Vendredi 4 mai, lors du passage d’Eric Zemmour à Aiacciu, un œuf aurait malencontreusement chu sur le crâne d’Eric Z. Ce dernier, n’écoutant que son courage, aurait répliqué en assénant un coup à la victime, alors qu’elle se trouvait de dos. Une vidéo de cet instant circule, le coup porté par Eric Zemmour sur une femme y est nettement identifiable. Une enquête était ouverte pour « violence avec arme par destination ». Sans plus de précision, supposons que l’arme par destination serait l’œuf litigieux. Si l’œuf devait être au centre d’une audience à venir, soulignons que la victime, agressée par Eric Zemmour, se trouvait de dos au moment où ce dernier croyait devoir lui asséner un coup. Une telle riposte pourrait ne pas entrer dans les conditions de la légitime défense.
Eric Zemmour, figure du fantasme raciste français, n’est pas le bienvenu en Corse. Celui qui combat les racines des autres, oubliant que les siennes ne sont pas exemptes de quelques éléments d’extranéité, n’a aucune leçon à donner sur les affaires de la cité en Corse. Lui et ses zélateurs ont fait un choix, celui du mensonge. La recherche de la vérité, du juste, le respect de la communauté scientifique sont absents du discours de ses zélateurs. C’est la déclaration de l’à peu près, la dictature des billevesées, du néant intellectuel, régnant sur la connaissance et la culture.
En cas d’audience, qui, de l’œuf ou la poule, serait responsable d’un prétendu impact sur le crâne d’Eric Zemmour ?
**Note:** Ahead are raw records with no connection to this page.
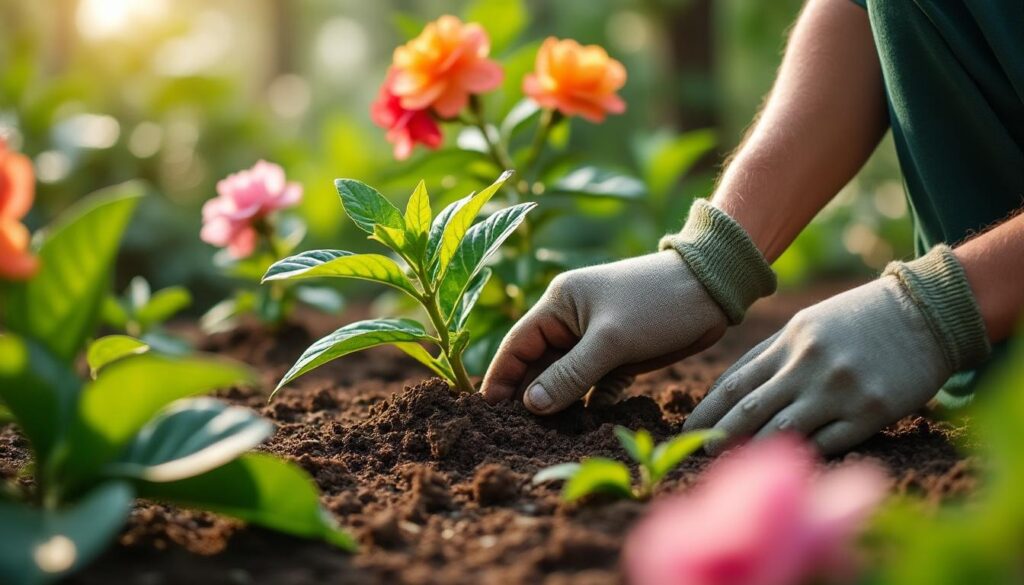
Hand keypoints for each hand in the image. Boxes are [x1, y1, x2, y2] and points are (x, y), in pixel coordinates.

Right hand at [481, 251, 728, 413]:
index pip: (518, 344)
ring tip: (546, 435)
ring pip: (567, 378)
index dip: (501, 376)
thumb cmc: (656, 303)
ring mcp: (596, 339)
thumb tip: (532, 404)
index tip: (487, 410)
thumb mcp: (610, 341)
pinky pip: (595, 385)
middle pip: (540, 365)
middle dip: (530, 395)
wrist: (711, 291)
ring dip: (560, 403)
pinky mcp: (620, 356)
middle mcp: (572, 321)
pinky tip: (586, 425)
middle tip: (516, 431)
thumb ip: (570, 374)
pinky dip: (590, 402)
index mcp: (559, 305)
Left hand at [684, 276, 953, 454]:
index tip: (686, 428)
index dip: (709, 409)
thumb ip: (771, 354)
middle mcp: (810, 366)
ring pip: (784, 430)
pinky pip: (828, 443)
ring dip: (754, 450)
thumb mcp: (809, 323)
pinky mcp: (871, 411)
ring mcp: (840, 390)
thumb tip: (730, 387)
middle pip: (752, 408)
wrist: (926, 313)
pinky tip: (784, 469)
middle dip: (720, 434)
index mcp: (790, 342)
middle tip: (696, 452)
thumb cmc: (860, 319)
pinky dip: (803, 456)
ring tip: (731, 466)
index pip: (737, 382)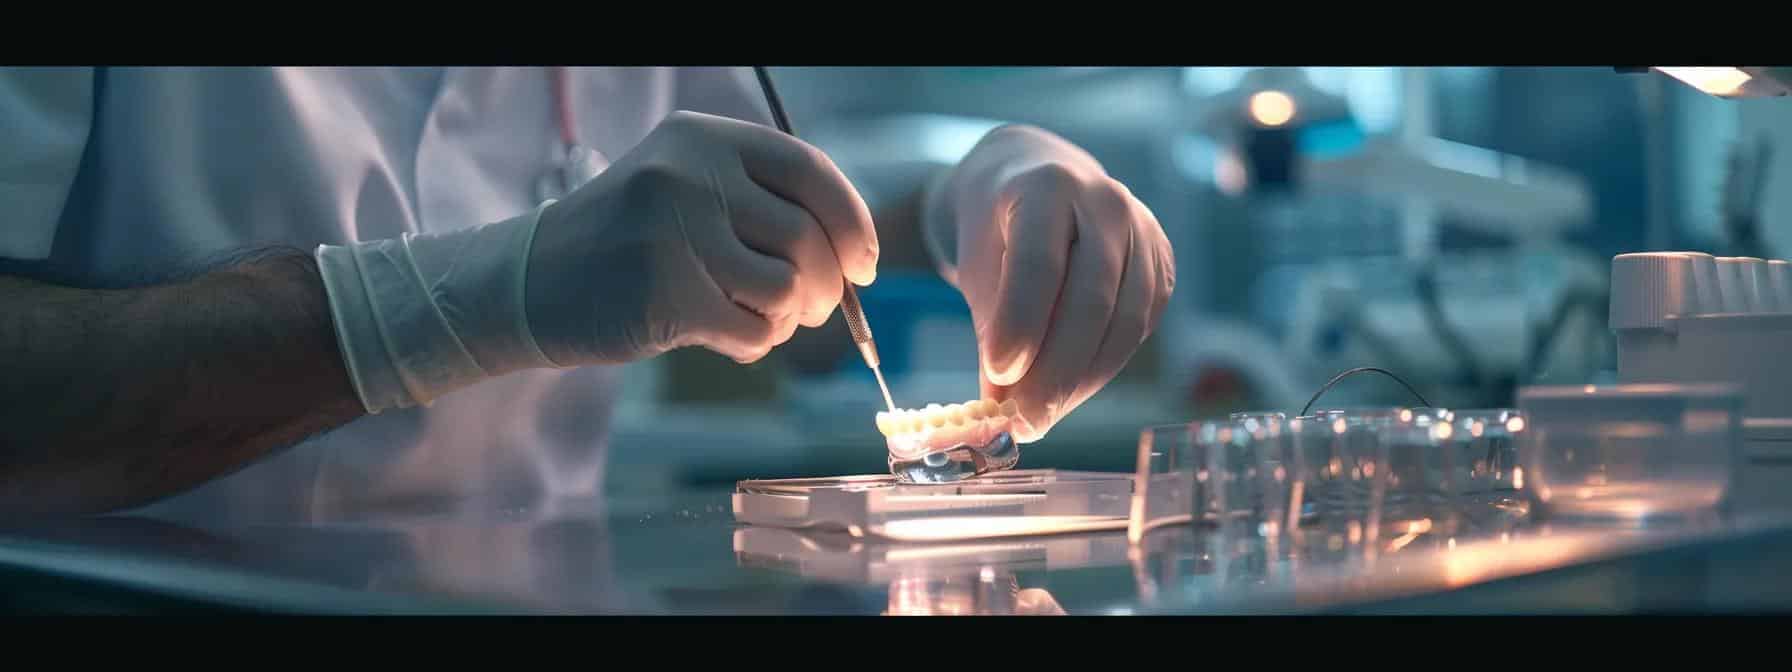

Précisons d’emblée que la question essentielle d’une telle audience porterait sur le caractère cru ou non de l’œuf. Monsieur le Procureur, Monsieur le Président, Mesdames, Messieurs les juges, un œuf dur n’aurait pas la même force qu’un œuf cru ! Un œuf pèse environ 60 grammes avec coquille, 55 grammes, sans coquille. Il conviendra de déterminer si l’œuf cru est plus impactant que l’œuf dur. Quelle tâche ardue qui entre dans l’office du juge pénal !
L’œuf est un aliment essentiel, pourvu qu’il ne provienne pas d’un élevage en batterie. Qu’il soit dur ou mollet, bénédicte ou mimosa, œuf cocotte ou à la coque, poché ou brouillé, à la poêle ou à la provençale, l’œuf est bon pour la santé. Lorsque les œufs se mêlent dans la poêle, les jaunes valsant avec les blancs, pris dans l’énergie d’un coup de poignet dynamique du chef, ajoutez du lait, du sel, du poivre, et quelques dés de mozzarella, vous obtiendrez des œufs brouillés. Faut-il réconcilier les œufs brouillés ? Tant de questionnements existentiels, Monsieur le Procureur…
Au milieu de tout ce tohu-bohu, pas un mot pour l’œuf, victime du crâne dégarni d’Eric Zemmour, sur lequel deux gouttes de sueur dansent la polka à l’écoute d’un prénom absent du calendrier des saints. L’œuf kamikaze s’est écrasé pour la cause, un ci scurderemu mai, qu’il en soit vivement remercié.
Protégeons nos œufs. Continuons à les transformer pour égayer le petit-déjeuner dominical. Monter des blancs en neige, en voilà une jolie occupation de sybarite. Il émane de l’œuf, tant par sa forme que par les lettres qui le constituent, une certaine sensualité. Le mot « œuf » est composé de « l’e dans l’o », deux voyelles accolées, inséparables, qui forment un son rond. Le « O », Arthur Rimbaud ne s’était-il pas lui-même émerveillé de la sensualité des voyelles ? Le « O », cette lettre ronde et ferme, « – O l’Oméga, rayon violet de Ses Yeux ! ». C’est ainsi qu’on aime l’omelette, ferme et tendre à la fois, quelle volupté le dimanche matin… Les œufs bénédicte, un dimanche matin, éveillent les sens et donnent une vigueur malicieuse à ceux qui les consomment.